Superseding volatility: Managing investment risks

Tim Aldiss writes for Shadow Foundr: don’t just follow the crowd, follow experienced investors.

An investment portfolio can be thought of much in the same way as a boat sailing upon the ocean. Should the seas become rough, the boat will founder if it is not handled correctly or it is imbalanced. The marketplace can be just as volatile and unforgiving. This is one of the main reasons why it is so very important to spread your financial risk across different sectors and assets. Let’s take a look at this concept in a bit more detail to appreciate the true benefits of diversification.

What Goes up Can and Will Come Back Down

This is not an opinion, but rather a fact in reference to any holding. Let us assume for a moment that you are keen on short-term and (potentially) high-yield investments. Binary trades, CFDs and Forex pairs could be quite appealing. However, placing all of your assets in one financial “basket” will prove risky. Should a massive loss occur, you will be left in a precarious position. This is even more relevant for those who regularly employ leveraged trades. Spreading your finances into other sectors such as blue-chip stocks, commodities and managed funds can help to offset such a situation.

Sustainable Wealth

While there is no doubt that the major appeal of any investment is the capital return involved, the fact of the matter is that a number of different positions could be able to provide you with a source of sustainable wealth over time. This is actually the goal of many investors from the very beginning. Once again, pragmatism and prudence should always rise above “gut feelings” or shifting massive amounts of capital around into a single position.

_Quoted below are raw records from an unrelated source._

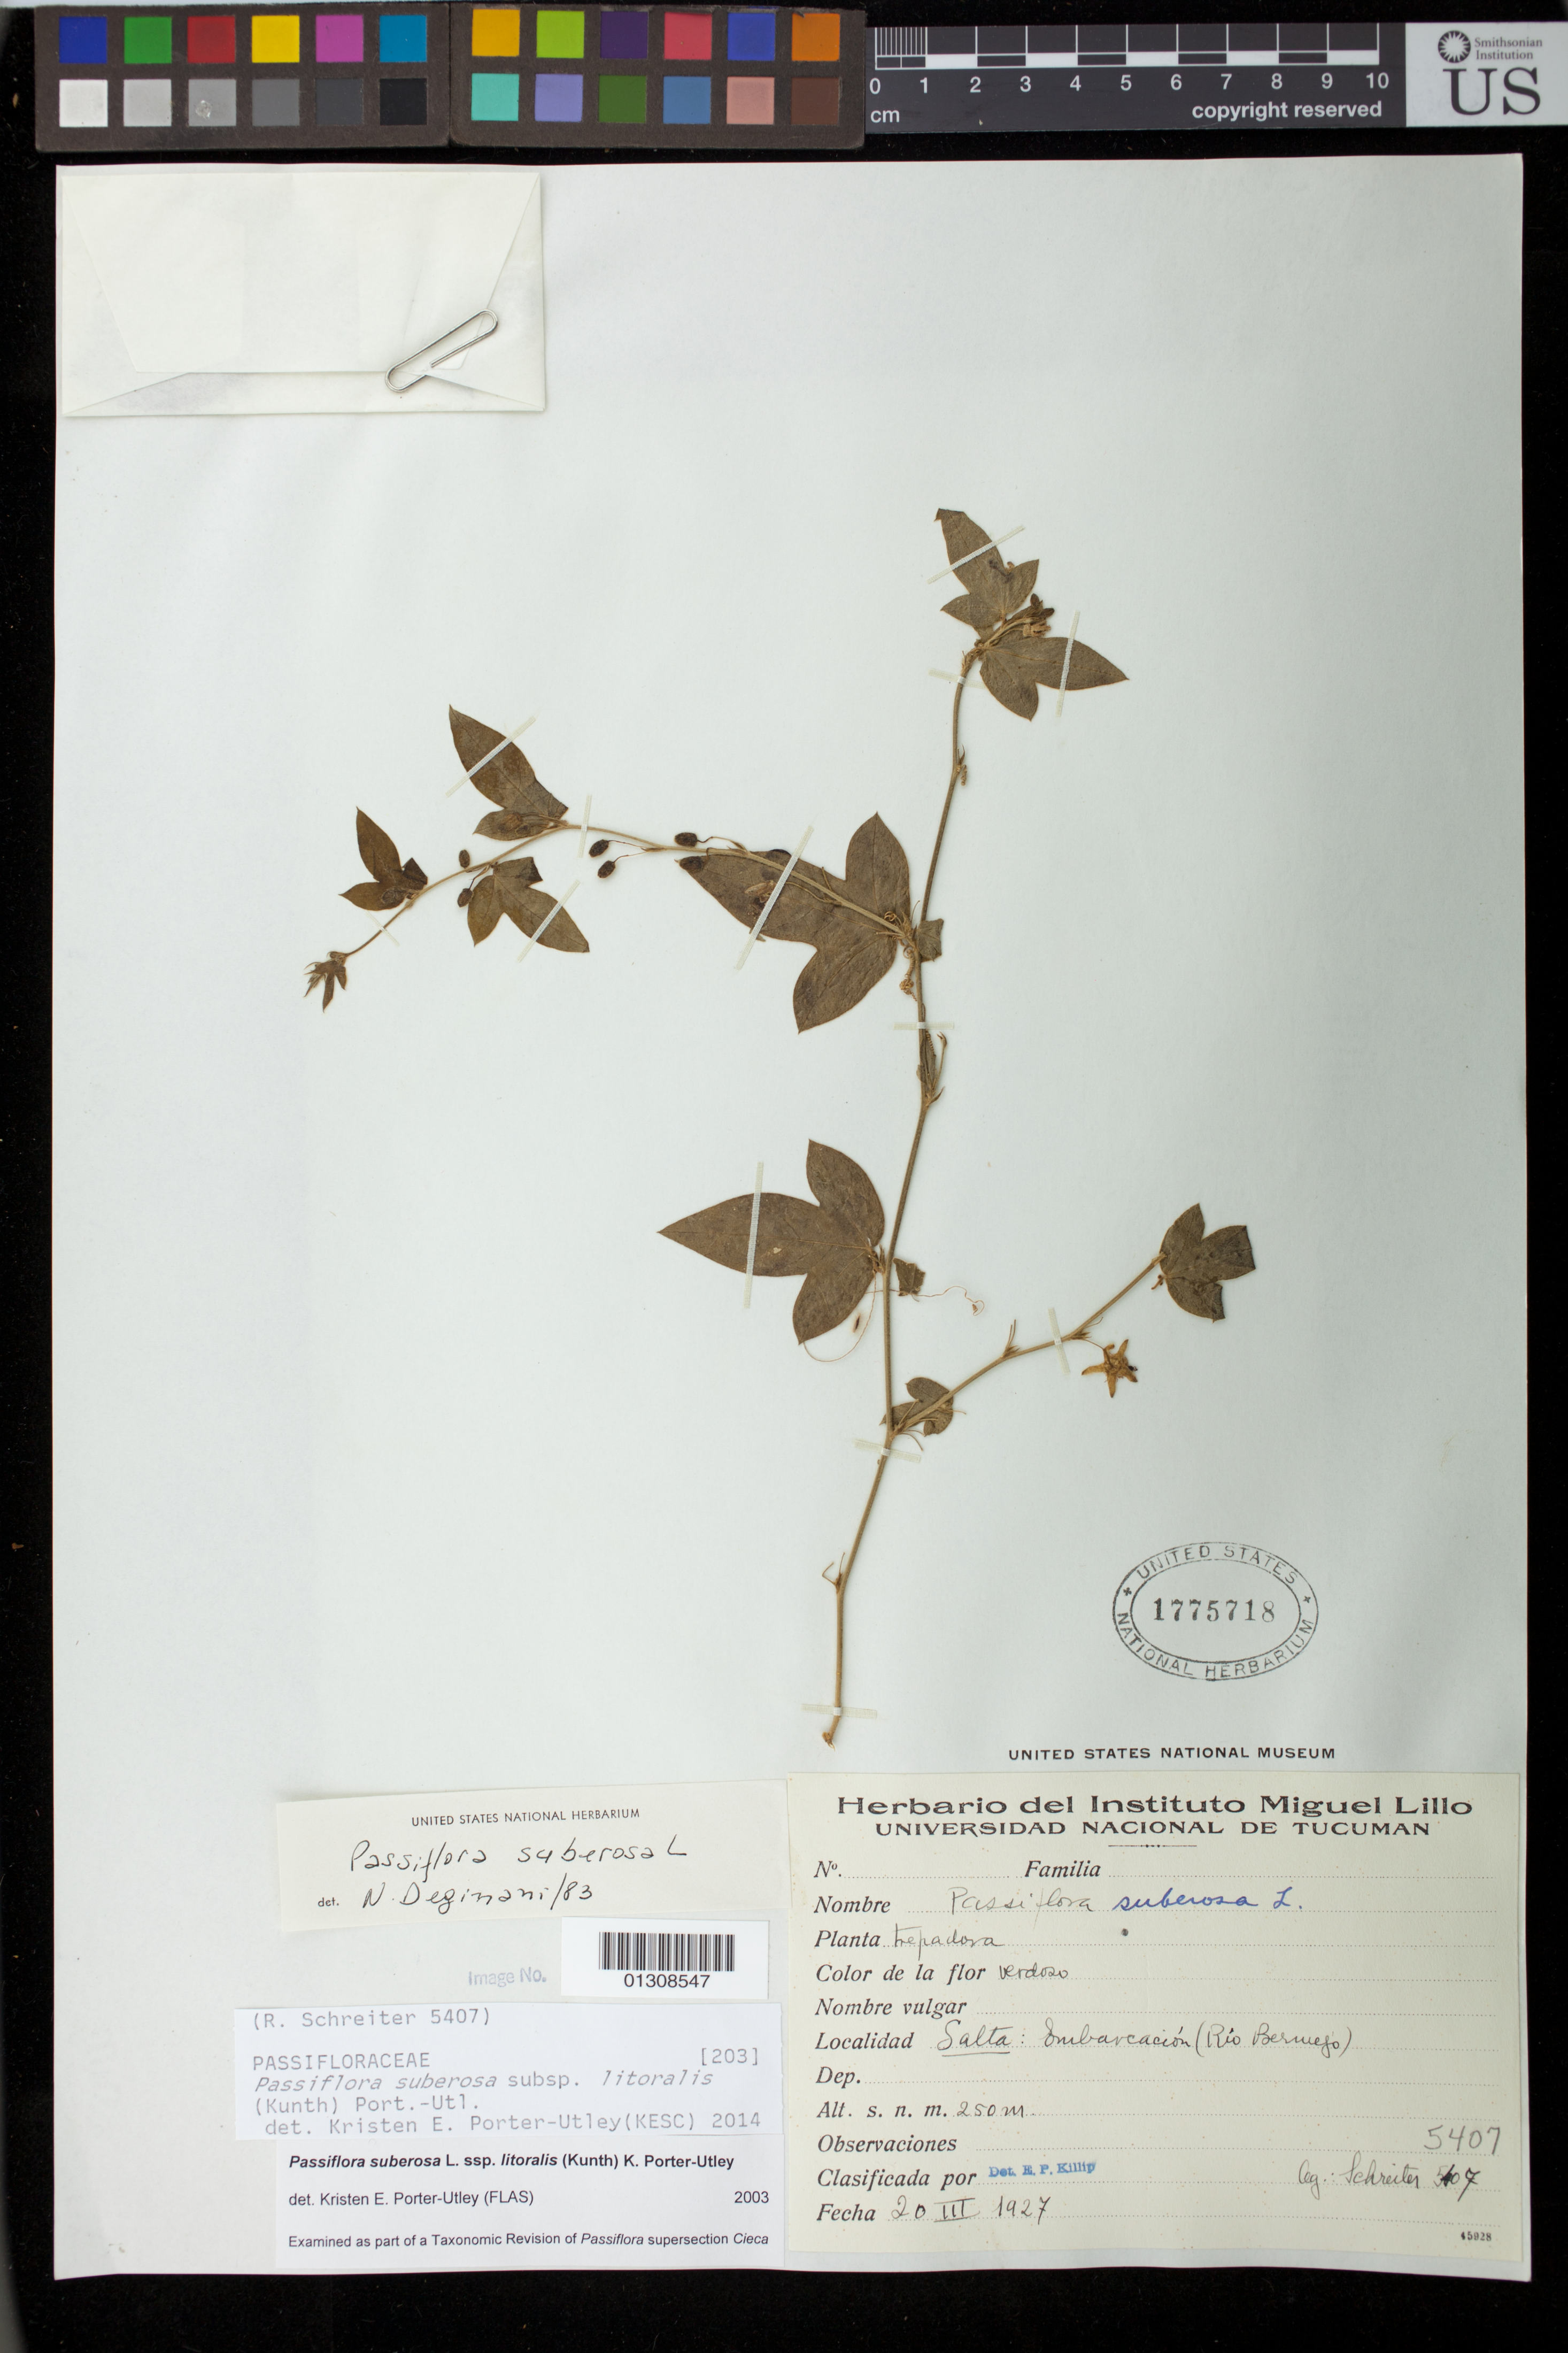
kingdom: Plantae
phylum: Tracheophyta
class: Magnoliopsida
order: Malpighiales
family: Passifloraceae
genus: Passiflora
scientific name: Passiflora suberosa subsp. litoralis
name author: (Kunth) Port.-Utl. et al.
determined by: Porter-Utley, K. E.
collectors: R. Schreiter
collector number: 5407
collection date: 1927-03-20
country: Argentina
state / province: Salta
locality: Rio Bermejo, Embarcacion.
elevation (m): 250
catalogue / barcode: US 1775718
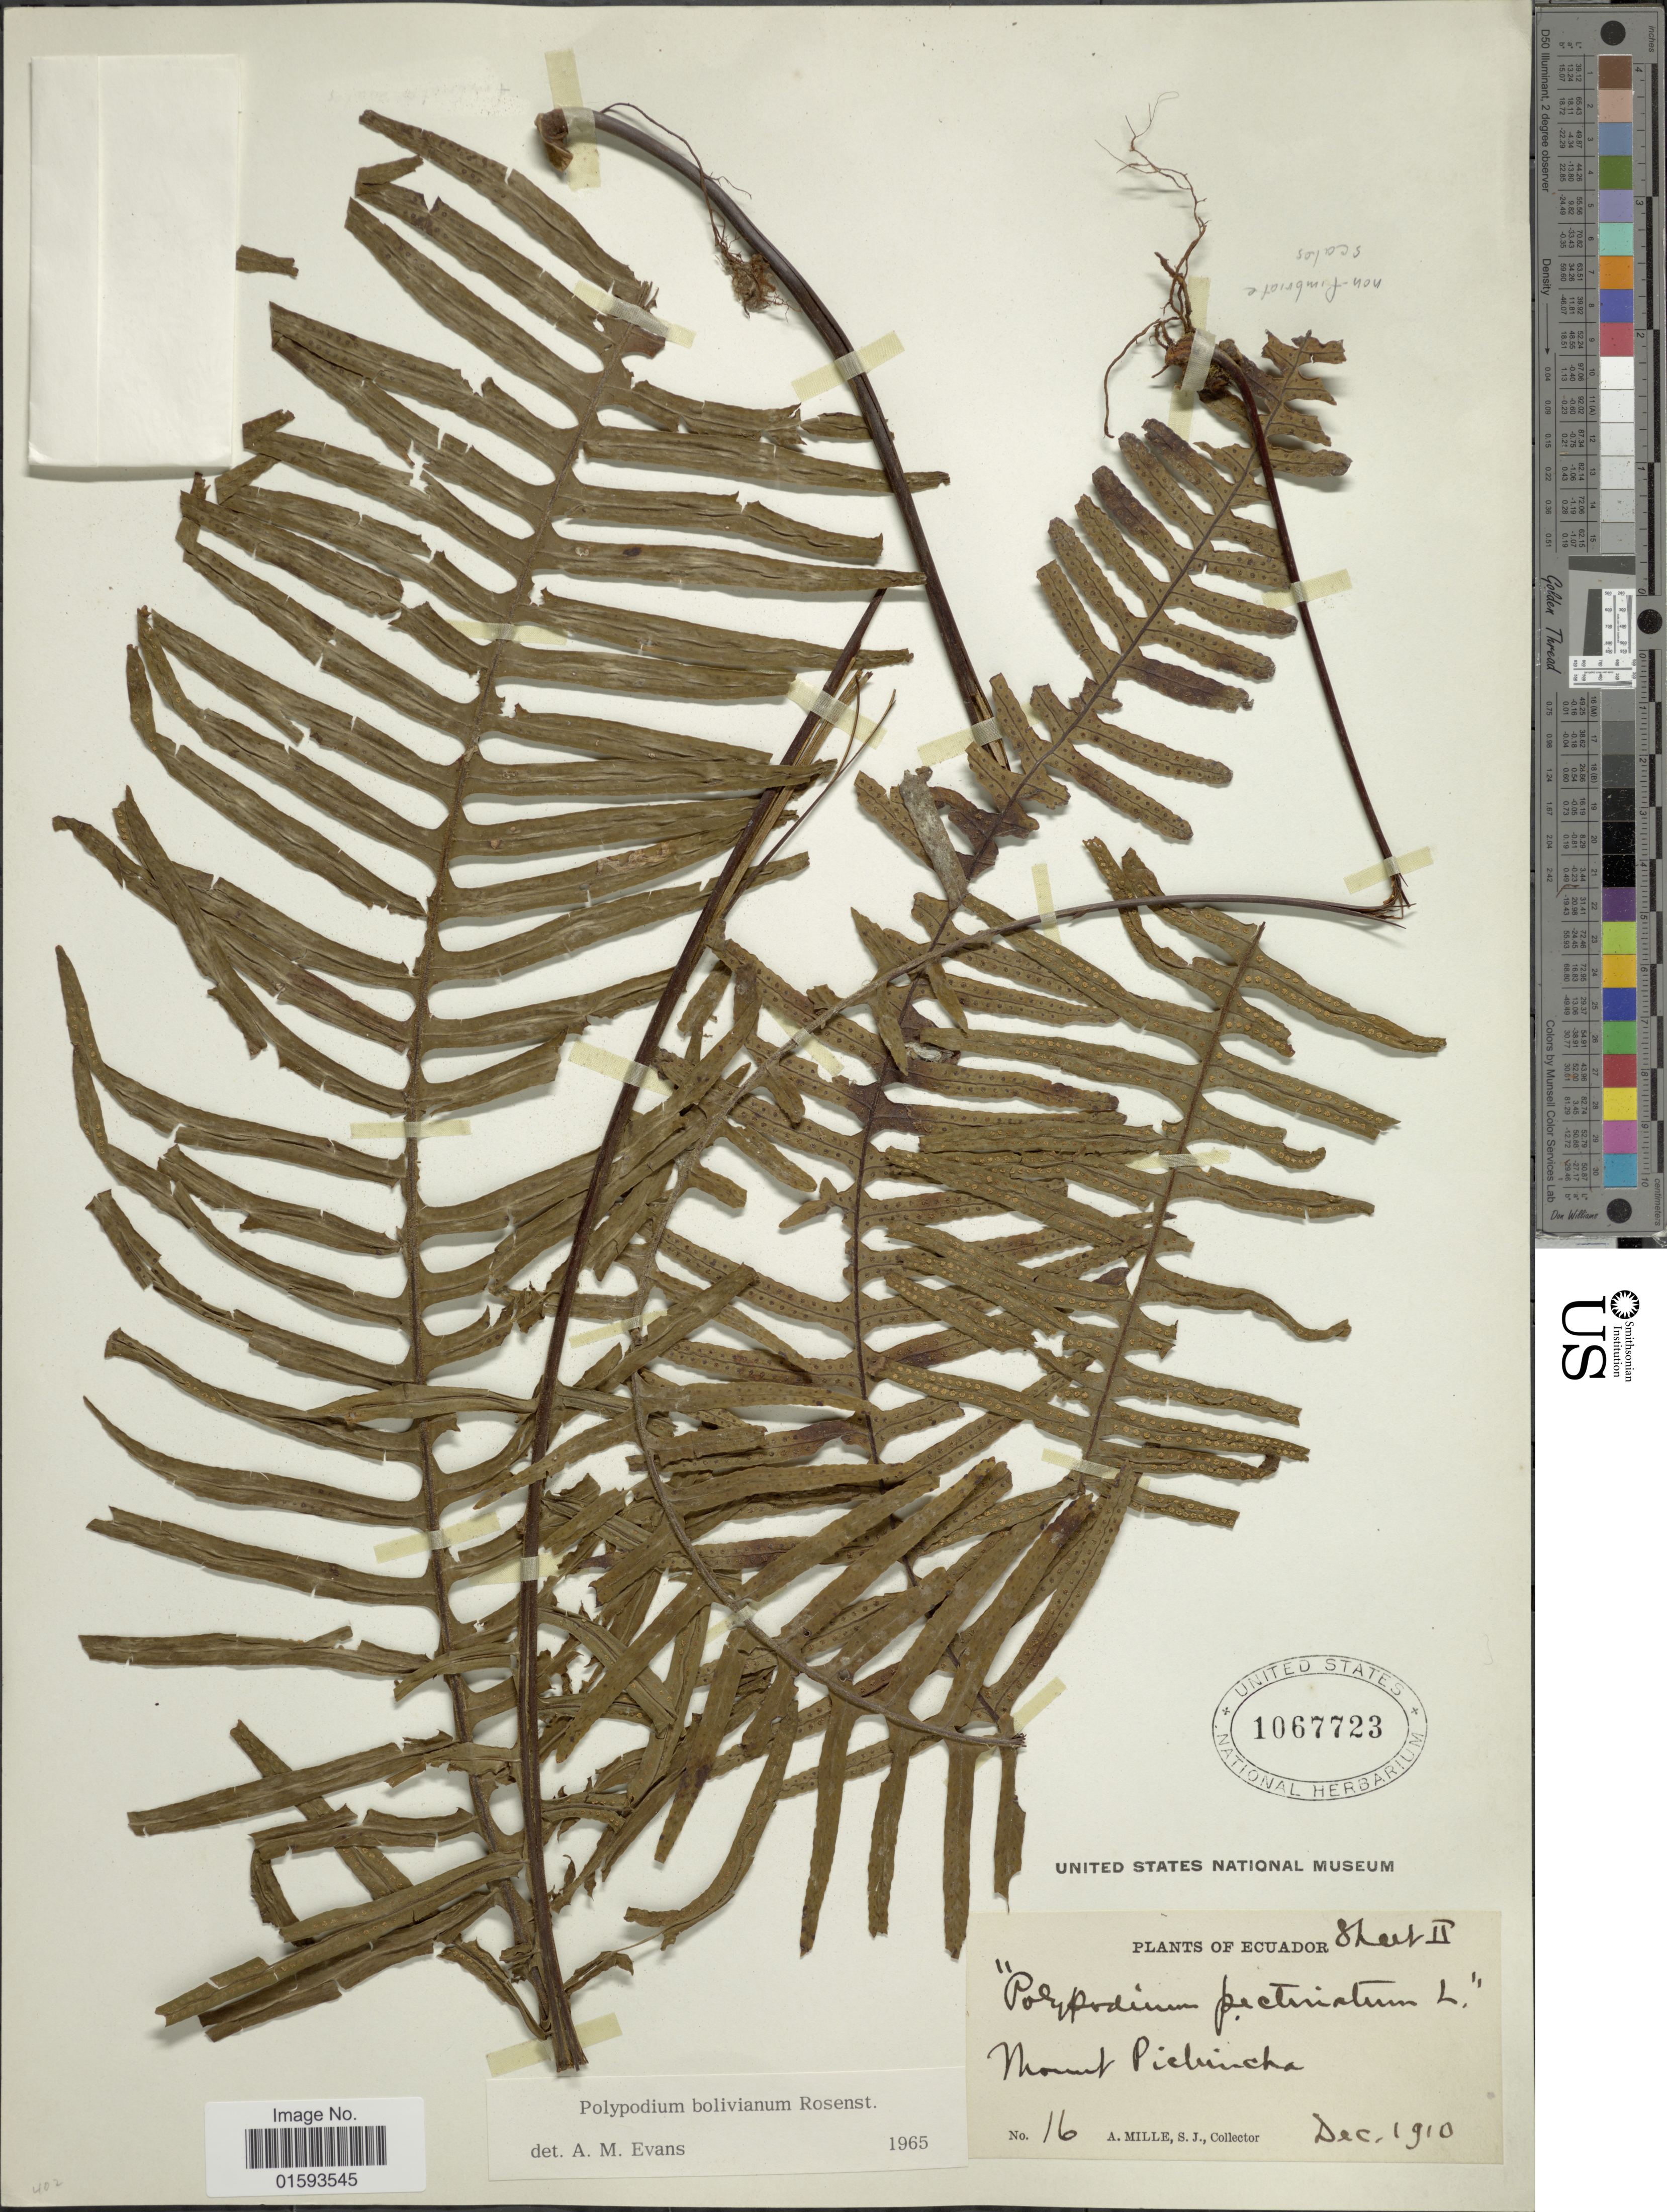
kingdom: Plantae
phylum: Tracheophyta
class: Polypodiopsida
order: Polypodiales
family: Polypodiaceae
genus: Pecluma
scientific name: Pecluma divaricata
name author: (E. Fourn.) Mickel & Beitel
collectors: A. Mille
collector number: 16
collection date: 1910-12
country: Ecuador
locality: Mount Pichincha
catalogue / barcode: US 1067723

It is a fact that the majority of single investments will sooner or later fail. Think of the recent housing crash or the price of gold between 2011 and 2015. The values of both of these sectors fell massively and should you have only had holdings in these, your investments would have been severely damaged. This is another reason why diversification is so very important. Should an asset or even an entire index fall, your other holdings will be able to make up for short-term equity losses.

What Next?

Now that we have a basic understanding of the reasons why diversification is crucial, how are you to know where to place your finances? The truth of the matter is that the answer to this question has just as much to do with your personal preferences as it involves the amount of funds that are available. However, here is a typical example which could help you to discover what works for you:

  • 20 per cent in blue-chip stocks.
  • 20 per cent in commodities such as oil or precious metals.
  • 20 per cent in up-and-coming domestic technology companies.
  • 15 per cent in managed funds such as pensions or an ISA.
  • 15 per cent in tangible assets such as property.
  • 10 per cent in liquid positions such as currency pairs.

This well-balanced example is diversified enough so that if a drop occurs in one sector, it could be nullified by a rise in another. We should also note here that the most liquid positions equate to the smallest percentage of the portfolio.

Diversification is indeed the key to long-term financial success. This conservative approach is a great way to enjoy a source of liquid capital when it is required for your personal or professional needs.